De penningslag
Ook al worden de euromunten in 2002 pas in omloop
gebracht, op de euro's die de Nederlandse Munt nu slaat komt het jaartal
1999 te staan. Hetzelfde geldt voor de munten die in 2000 en 2001
gemaakt worden. Koningin Beatrix heeft vorige week het eerste muntstuk
van een euro geslagen, met op de voorkant haar eigen beeldenaar, omringd
door de 12 Europese sterren, en op de achterkant de kaart van Europa en
de waarde van de munt.
Tot 2002 zullen bij de Nederlandse Munt 2,8 miljard euromunten worden
gemaakt.
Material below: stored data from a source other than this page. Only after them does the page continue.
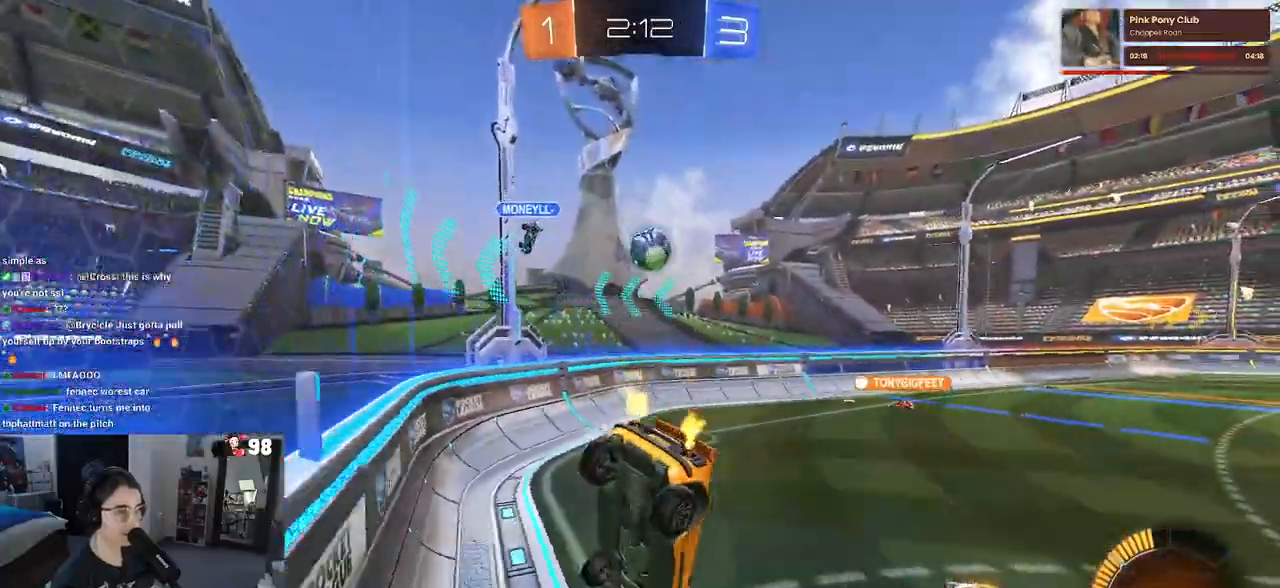
{"buttons": ["R1"], "left_stick": "center", "right_stick": "center", "events": [[50, "SQUARE", "down"], [50, "left_stick", "center"], [267, "left_stick", "left"], [300, "R1", "down"], [300, "SQUARE", "up"], [317, "R1", "up"], [333, "R1", "down"], [400, "R2", "up"], [417, "left_stick", "center"]]}
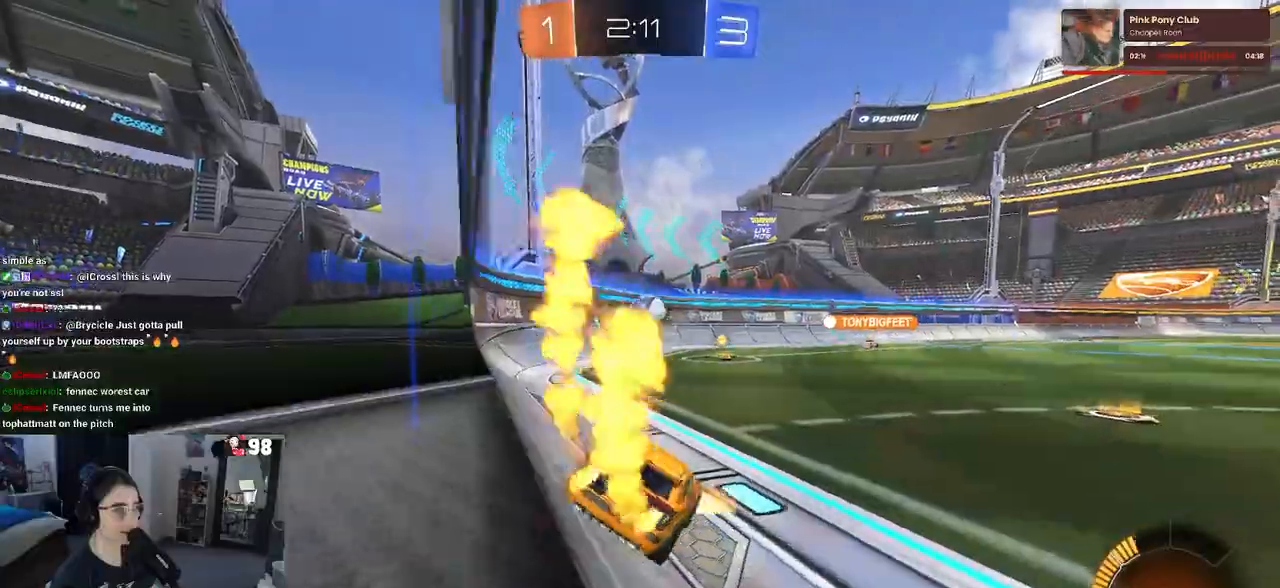
{"buttons": ["R1", "R2"], "left_stick": "center", "right_stick": "center", "events": [[167, "R2", "down"], [367, "left_stick", "left"], [500, "left_stick", "center"]]}
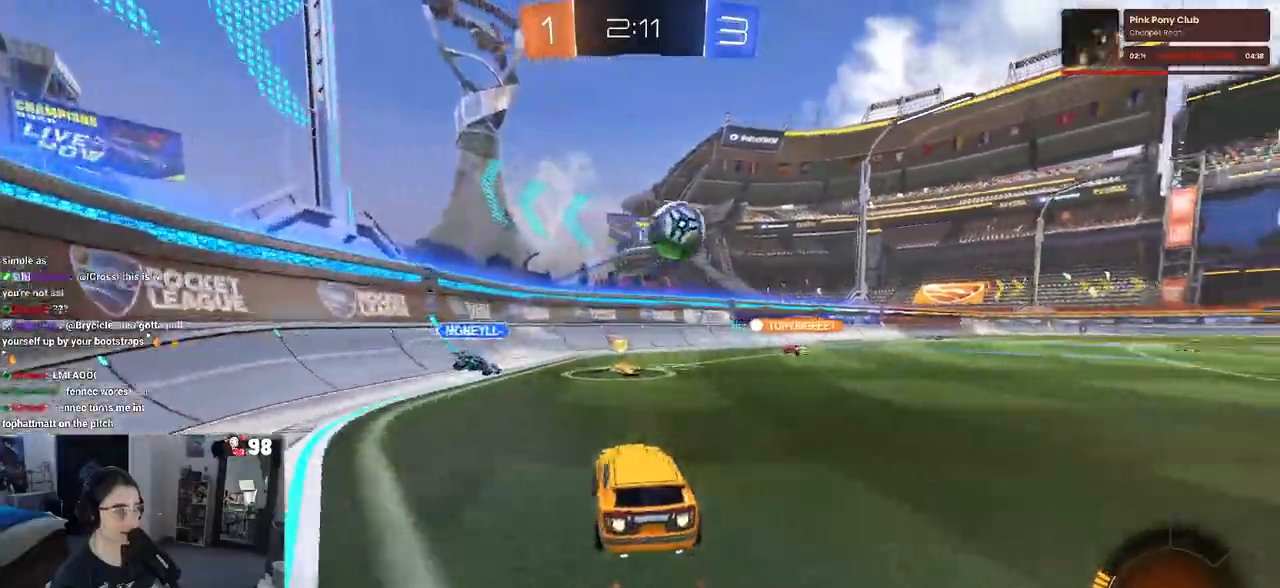
{"buttons": ["R1", "R2"], "left_stick": "center", "right_stick": "center", "events": [[83, "left_stick", "right"], [317, "left_stick", "center"]]}
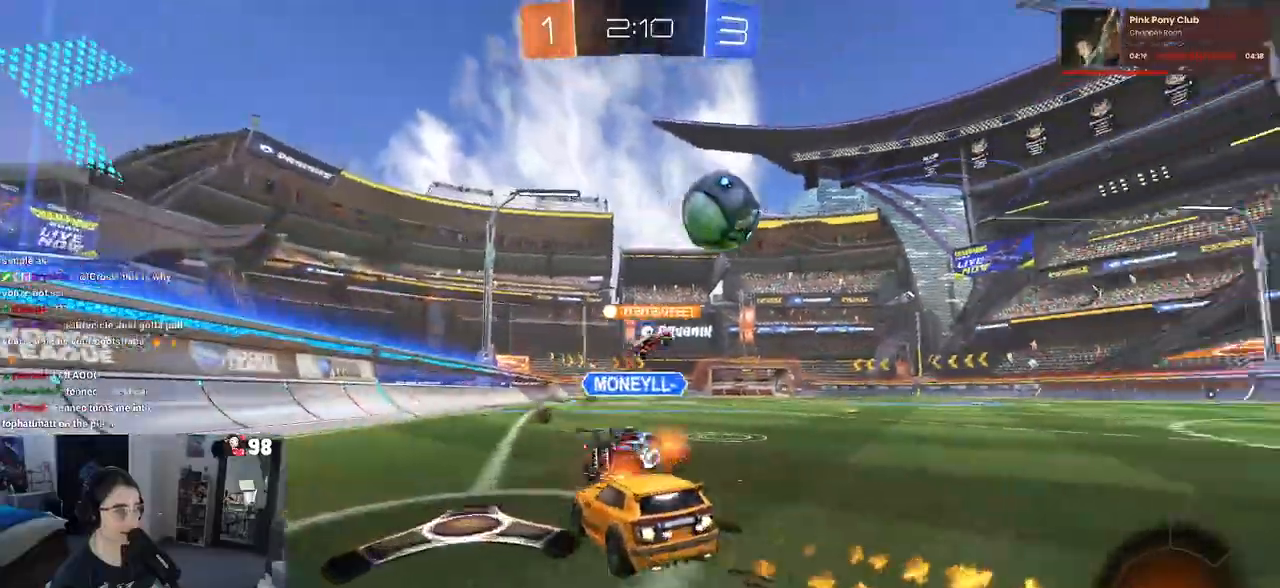
{"buttons": ["R1", "R2"], "left_stick": "center", "right_stick": "center", "events": []}
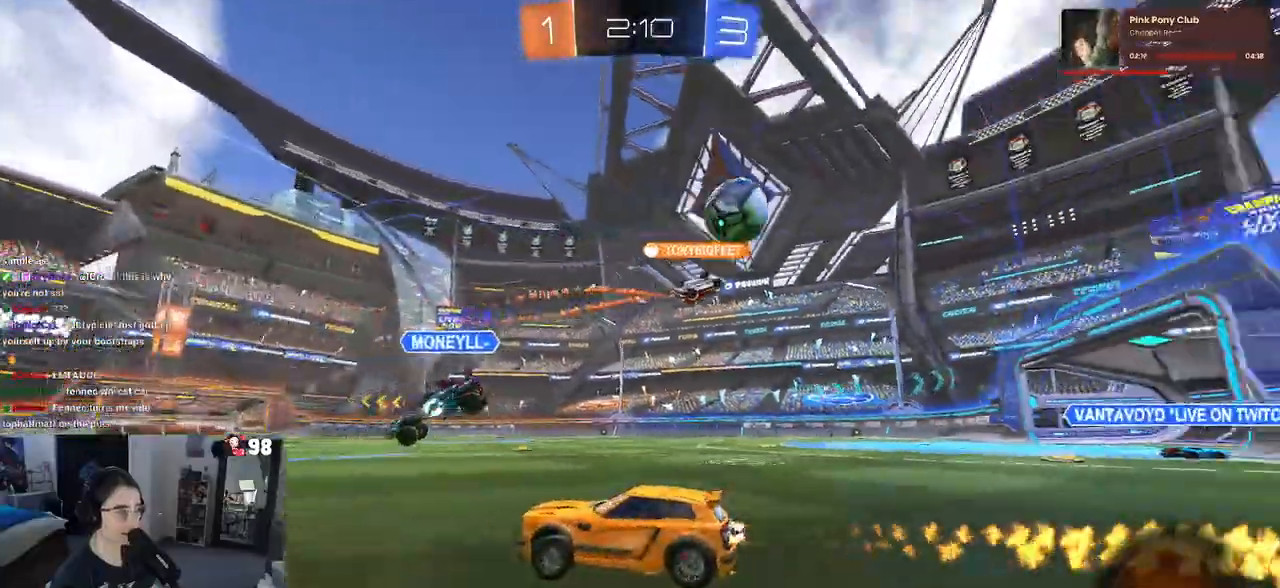
{"buttons": ["R1", "R2"], "left_stick": "right", "right_stick": "center", "events": [[133, "left_stick", "left"], [283, "left_stick", "center"], [367, "left_stick", "right"]]}
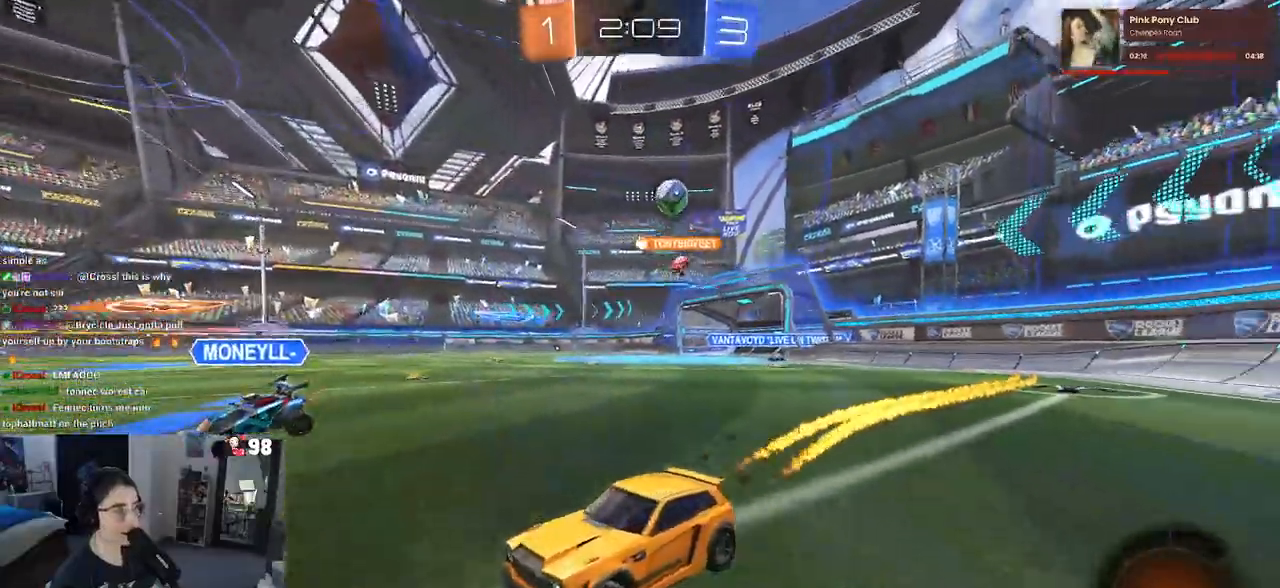
{"buttons": ["R1", "R2"], "left_stick": "left", "right_stick": "center", "events": [[67, "left_stick", "center"], [467, "left_stick", "left"]]}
Behalve de munt van een euro komen er stukken van twee euro en
van een, twee, vijf, tien, twintig en vijftig eurocent. De Nederlandse
Munt gaat 66 miljoen euromunten per maand slaan. Dat is zo'n drie
miljoen munten per dag.
De euro's vervangen de drie miljard guldensmunten die nu in omloop zijn.
In de loop der jaren heeft De Nederlandsche Bank (DNB) zo'n zes miljard
munten in omloop gebracht, maar naar schatting de helft daarvan is
verloren gegaan of komt om andere redenen niet terug.
Vanaf 4 januari werken de medewerkers van de Nederlandse Munt in twee
ploegen aan de productie van de nieuwe munten. De euromunten worden
geslagen met de zogenaamde penningslag, waarbij de twee zijden in
dezelfde richting worden geslagen. Voor Nederland betekent dit een
verandering, want de Munt is gewend om de guldensmunten met de muntslag
te slaan, dat wil zeggen dat beide zijden in tegengestelde richting
worden geslagen.
Alle euro's die de Munt tot 2002 slaat worden naar Lelystad
getransporteerd, waar ze in een beveiligd opslag- en distributiecentrum
bewaard zullen worden. Dit geldt niet voor de eurobankbiljetten - die
liggen tot 1 januari 2002 in de kluis van De Nederlandsche Bank.
Ieder land dat deelneemt aan de Economische en Monetaire Unie (EMU)
slaat zijn eigen euromunten. Vanaf E-day, de dag dat de euro's in omloop
worden gebracht (1 januari 2002), zullen de verschillende nationale
euromunten na enige tijd door heel Europa circuleren, omdat ze in alle
EMU-landen geldig zijn.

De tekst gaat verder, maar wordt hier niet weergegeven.